Other similar interventions backed by AI are improving medical practice across the world. Another AI-powered medical knowledge platform, Pathway is a fully integrated drug reference and drug interaction checker, where clinicians can access comprehensive medication information for over 2,000 drugs and screen for interactions within the same interface they already use for clinical guidance.
In Canada, the AI platform MedSafer has been deployed in senior care settings to identify potentially inappropriate medications (PIMs), reducing medication overload and preventing adverse events.
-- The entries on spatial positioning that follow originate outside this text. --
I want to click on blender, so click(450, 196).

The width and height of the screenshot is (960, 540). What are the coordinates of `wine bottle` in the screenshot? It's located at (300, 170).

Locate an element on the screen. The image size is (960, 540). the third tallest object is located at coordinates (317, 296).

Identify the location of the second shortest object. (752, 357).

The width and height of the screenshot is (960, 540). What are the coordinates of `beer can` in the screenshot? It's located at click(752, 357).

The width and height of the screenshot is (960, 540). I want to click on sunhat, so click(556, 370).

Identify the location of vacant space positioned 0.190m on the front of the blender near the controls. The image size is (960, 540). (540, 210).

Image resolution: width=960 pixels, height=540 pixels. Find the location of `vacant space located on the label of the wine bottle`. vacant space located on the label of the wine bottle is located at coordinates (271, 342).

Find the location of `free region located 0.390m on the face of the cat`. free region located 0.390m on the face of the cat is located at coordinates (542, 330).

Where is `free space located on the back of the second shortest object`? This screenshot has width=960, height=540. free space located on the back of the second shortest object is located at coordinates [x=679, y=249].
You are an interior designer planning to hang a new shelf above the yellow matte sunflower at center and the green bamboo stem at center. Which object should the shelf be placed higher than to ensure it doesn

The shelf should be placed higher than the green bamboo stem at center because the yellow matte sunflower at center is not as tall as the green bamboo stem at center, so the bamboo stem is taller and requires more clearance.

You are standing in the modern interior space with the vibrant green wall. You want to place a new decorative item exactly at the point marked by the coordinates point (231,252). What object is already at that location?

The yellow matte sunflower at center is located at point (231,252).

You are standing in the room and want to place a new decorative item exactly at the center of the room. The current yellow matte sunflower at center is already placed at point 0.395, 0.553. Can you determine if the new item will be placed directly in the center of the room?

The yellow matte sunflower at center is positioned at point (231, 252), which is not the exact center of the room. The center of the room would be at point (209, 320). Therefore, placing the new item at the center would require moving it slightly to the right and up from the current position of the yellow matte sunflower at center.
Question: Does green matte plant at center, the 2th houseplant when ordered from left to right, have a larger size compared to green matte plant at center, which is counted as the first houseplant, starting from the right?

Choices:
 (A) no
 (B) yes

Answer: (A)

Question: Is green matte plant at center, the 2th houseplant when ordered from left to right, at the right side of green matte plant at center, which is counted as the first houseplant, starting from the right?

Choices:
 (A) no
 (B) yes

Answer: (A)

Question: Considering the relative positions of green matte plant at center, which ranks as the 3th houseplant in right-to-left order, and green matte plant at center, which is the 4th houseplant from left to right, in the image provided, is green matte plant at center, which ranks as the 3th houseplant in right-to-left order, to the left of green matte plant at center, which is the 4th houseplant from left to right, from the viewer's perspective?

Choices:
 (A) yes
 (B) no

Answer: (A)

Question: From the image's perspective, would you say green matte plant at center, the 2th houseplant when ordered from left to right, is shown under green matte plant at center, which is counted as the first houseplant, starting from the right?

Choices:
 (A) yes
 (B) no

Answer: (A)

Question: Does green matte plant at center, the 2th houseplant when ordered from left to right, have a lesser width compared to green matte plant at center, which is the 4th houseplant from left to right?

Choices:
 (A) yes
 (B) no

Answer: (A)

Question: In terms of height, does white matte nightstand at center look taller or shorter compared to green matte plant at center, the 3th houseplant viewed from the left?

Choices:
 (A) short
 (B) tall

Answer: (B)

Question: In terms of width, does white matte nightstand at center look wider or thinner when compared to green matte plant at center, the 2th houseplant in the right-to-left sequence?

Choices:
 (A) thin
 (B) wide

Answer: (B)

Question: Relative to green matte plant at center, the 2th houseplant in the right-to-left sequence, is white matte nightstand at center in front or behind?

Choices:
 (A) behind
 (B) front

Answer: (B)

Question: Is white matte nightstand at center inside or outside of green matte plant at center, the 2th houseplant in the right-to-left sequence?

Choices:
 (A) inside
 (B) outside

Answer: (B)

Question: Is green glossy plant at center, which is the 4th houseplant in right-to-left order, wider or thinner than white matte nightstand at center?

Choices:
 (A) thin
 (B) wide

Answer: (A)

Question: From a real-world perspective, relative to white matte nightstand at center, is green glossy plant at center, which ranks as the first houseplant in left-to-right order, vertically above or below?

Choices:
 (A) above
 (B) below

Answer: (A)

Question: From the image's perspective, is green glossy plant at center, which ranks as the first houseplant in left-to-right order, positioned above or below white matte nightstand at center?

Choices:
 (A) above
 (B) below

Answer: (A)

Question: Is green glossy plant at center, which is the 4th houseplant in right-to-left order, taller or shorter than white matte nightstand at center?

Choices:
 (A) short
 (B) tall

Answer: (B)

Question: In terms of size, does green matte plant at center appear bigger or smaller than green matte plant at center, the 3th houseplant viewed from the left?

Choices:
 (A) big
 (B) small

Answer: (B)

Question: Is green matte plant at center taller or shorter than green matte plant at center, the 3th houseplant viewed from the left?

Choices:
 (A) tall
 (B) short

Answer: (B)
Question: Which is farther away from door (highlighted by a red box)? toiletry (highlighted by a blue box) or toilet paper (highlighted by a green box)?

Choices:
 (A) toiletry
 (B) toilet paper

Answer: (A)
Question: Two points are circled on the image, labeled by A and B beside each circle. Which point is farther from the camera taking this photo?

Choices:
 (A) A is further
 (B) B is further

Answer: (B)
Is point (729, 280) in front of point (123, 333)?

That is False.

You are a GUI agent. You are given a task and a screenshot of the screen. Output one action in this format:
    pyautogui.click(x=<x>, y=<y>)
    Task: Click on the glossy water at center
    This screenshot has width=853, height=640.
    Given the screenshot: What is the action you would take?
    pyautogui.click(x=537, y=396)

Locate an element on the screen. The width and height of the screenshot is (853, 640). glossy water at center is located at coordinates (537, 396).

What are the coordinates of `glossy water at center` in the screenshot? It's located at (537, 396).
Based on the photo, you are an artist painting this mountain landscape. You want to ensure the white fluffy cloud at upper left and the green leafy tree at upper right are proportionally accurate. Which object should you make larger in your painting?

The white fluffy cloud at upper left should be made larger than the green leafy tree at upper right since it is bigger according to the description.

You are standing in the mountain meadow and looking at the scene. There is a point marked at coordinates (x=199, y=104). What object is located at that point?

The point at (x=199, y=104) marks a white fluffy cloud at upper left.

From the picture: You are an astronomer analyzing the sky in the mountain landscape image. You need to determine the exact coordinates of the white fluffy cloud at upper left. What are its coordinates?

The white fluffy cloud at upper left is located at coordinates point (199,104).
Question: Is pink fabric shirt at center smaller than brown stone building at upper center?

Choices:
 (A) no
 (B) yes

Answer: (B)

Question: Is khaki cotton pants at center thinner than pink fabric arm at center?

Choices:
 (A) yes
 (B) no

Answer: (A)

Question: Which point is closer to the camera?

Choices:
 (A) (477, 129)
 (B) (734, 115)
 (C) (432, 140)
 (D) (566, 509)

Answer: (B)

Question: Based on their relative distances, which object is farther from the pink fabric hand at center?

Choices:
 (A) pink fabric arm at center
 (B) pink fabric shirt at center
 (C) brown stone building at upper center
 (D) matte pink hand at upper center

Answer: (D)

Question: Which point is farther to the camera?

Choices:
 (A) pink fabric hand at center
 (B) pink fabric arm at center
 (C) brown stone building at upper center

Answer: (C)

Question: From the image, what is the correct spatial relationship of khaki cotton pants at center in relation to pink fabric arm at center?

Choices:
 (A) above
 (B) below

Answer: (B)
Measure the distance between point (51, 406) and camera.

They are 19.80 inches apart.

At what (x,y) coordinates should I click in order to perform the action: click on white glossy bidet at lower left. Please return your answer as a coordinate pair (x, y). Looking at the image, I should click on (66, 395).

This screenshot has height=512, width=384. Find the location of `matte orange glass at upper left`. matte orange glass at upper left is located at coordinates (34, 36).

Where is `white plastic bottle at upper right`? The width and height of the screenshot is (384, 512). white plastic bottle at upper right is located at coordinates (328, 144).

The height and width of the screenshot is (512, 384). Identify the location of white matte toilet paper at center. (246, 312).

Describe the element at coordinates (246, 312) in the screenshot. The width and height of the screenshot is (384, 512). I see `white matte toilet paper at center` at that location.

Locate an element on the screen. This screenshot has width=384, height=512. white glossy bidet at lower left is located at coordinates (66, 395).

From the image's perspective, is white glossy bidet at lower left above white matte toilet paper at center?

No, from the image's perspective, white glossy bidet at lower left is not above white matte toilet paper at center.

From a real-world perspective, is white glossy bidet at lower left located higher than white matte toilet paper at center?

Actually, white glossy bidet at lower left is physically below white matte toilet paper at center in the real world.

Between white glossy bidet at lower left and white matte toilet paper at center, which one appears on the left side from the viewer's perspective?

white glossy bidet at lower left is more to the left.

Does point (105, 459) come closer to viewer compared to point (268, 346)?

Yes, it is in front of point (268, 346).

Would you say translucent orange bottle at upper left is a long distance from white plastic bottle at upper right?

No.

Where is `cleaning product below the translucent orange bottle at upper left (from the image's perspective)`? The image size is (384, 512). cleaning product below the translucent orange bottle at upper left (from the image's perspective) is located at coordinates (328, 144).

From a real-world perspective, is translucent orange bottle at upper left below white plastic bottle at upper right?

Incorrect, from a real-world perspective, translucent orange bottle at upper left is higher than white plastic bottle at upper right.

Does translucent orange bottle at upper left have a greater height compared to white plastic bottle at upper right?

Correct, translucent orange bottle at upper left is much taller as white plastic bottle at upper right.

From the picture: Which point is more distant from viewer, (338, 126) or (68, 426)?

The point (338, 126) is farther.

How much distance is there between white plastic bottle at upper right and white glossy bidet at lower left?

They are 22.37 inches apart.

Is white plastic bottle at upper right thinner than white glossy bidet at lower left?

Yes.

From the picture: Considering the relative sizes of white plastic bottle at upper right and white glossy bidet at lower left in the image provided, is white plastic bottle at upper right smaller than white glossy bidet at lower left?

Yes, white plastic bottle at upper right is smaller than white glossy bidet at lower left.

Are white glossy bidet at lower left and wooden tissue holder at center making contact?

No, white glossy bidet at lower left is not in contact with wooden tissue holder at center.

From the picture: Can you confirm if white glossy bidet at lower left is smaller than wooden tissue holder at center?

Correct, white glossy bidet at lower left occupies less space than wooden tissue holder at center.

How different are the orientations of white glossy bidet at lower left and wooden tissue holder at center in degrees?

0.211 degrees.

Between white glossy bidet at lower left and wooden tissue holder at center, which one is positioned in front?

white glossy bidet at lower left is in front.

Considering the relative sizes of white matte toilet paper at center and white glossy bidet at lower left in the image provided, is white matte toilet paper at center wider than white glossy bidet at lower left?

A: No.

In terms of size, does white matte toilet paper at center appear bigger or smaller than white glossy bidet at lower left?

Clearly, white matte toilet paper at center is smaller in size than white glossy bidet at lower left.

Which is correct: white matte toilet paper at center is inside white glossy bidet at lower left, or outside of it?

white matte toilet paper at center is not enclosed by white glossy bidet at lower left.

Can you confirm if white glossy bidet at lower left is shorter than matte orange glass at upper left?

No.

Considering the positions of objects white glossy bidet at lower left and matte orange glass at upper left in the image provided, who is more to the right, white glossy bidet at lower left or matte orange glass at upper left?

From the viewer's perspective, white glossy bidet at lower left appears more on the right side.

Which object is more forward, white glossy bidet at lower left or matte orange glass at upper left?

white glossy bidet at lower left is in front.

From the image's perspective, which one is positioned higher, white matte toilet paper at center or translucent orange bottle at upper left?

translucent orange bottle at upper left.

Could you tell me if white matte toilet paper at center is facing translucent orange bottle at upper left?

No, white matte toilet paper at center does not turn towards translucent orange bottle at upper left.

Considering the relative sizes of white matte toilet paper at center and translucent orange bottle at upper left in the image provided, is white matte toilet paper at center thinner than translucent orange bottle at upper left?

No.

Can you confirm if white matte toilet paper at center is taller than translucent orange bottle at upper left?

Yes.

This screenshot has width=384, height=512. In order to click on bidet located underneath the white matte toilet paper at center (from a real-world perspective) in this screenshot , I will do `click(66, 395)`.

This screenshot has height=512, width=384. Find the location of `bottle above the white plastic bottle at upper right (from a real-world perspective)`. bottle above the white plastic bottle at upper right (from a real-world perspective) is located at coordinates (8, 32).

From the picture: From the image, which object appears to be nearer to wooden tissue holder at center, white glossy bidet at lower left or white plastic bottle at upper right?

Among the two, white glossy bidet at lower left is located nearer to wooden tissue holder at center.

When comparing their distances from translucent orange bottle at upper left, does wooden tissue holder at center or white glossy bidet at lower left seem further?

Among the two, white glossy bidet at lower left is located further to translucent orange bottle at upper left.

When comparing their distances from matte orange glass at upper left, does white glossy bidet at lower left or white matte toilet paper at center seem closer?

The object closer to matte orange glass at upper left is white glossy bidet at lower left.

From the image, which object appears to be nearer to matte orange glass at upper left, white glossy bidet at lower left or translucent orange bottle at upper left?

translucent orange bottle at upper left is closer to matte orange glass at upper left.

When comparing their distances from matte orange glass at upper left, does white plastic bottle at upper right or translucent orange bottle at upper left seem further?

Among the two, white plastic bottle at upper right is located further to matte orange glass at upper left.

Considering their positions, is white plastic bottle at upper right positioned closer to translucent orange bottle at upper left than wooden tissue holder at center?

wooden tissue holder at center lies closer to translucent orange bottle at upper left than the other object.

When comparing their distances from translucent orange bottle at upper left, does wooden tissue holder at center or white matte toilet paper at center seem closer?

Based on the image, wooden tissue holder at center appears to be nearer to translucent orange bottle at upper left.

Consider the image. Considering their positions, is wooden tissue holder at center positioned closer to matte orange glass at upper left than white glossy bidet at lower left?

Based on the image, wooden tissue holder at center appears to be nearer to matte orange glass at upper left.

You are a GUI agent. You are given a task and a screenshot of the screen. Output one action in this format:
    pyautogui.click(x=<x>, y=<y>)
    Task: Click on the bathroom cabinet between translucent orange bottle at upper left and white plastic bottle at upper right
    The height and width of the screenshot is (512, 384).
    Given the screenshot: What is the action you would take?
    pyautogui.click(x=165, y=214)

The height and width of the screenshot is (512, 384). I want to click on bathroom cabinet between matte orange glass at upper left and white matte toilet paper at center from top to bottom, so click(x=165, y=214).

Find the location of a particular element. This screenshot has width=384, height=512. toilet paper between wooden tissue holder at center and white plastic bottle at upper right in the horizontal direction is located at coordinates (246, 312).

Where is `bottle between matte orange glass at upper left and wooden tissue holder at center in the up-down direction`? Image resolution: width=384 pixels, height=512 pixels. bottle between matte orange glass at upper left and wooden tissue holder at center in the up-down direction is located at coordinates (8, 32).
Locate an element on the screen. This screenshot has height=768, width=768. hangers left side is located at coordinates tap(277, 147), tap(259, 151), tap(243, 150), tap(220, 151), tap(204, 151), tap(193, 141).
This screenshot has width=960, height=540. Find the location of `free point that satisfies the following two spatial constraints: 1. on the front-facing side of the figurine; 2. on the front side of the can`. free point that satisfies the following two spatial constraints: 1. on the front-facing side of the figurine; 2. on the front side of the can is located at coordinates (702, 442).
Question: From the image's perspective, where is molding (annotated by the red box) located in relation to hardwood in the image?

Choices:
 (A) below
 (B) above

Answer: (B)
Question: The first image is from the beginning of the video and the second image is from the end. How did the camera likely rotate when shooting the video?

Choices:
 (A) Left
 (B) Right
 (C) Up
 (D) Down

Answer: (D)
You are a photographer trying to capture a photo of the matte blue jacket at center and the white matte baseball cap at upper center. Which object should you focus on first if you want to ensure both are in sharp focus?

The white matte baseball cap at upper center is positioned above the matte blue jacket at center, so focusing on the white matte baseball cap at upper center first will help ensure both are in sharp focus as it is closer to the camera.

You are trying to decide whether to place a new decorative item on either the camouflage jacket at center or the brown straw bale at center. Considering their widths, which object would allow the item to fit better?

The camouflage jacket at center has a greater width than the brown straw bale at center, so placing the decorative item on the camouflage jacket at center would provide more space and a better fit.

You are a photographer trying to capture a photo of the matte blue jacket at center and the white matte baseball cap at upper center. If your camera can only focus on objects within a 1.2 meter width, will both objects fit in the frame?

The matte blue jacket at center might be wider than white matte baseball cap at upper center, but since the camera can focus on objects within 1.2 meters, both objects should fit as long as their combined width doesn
‘As Good As The Data It Receives’
In India, the risk from drug interactions is not hypothetical. A 2016 study found that up to 12% of hospital admissions in India were drug-related, with adverse drug reactions (ADRs) being a major contributor.
This is further complicated by the country’s fragmented healthcare delivery, where patients often visit multiple specialists without a centralised EMR. In this scenario, AI-backed decision-support tools can stitch together the gaps in patient care.
“It’s about tech with real value addition,” Raghunandanan reiterated. “We’re not just digitising healthcare, we’re making it safer for the patients in all possible ways.”
Despite its promise, AI in medicine is not without its critics. Some doctors remain wary of automation intruding into clinical judgement. Others worry about the lack of formal AI regulation in India’s health sector, beyond the broad strokes of the National Digital Health Mission (NDHM).
Moreover, smaller clinics lacking robust digital infrastructure may find it challenging to adopt AI tools effectively. “AI is only as good as the data it receives,” cautioned Dr Prathibha. “When patient records are incomplete or poorly maintained, even the most advanced algorithms can fall short.”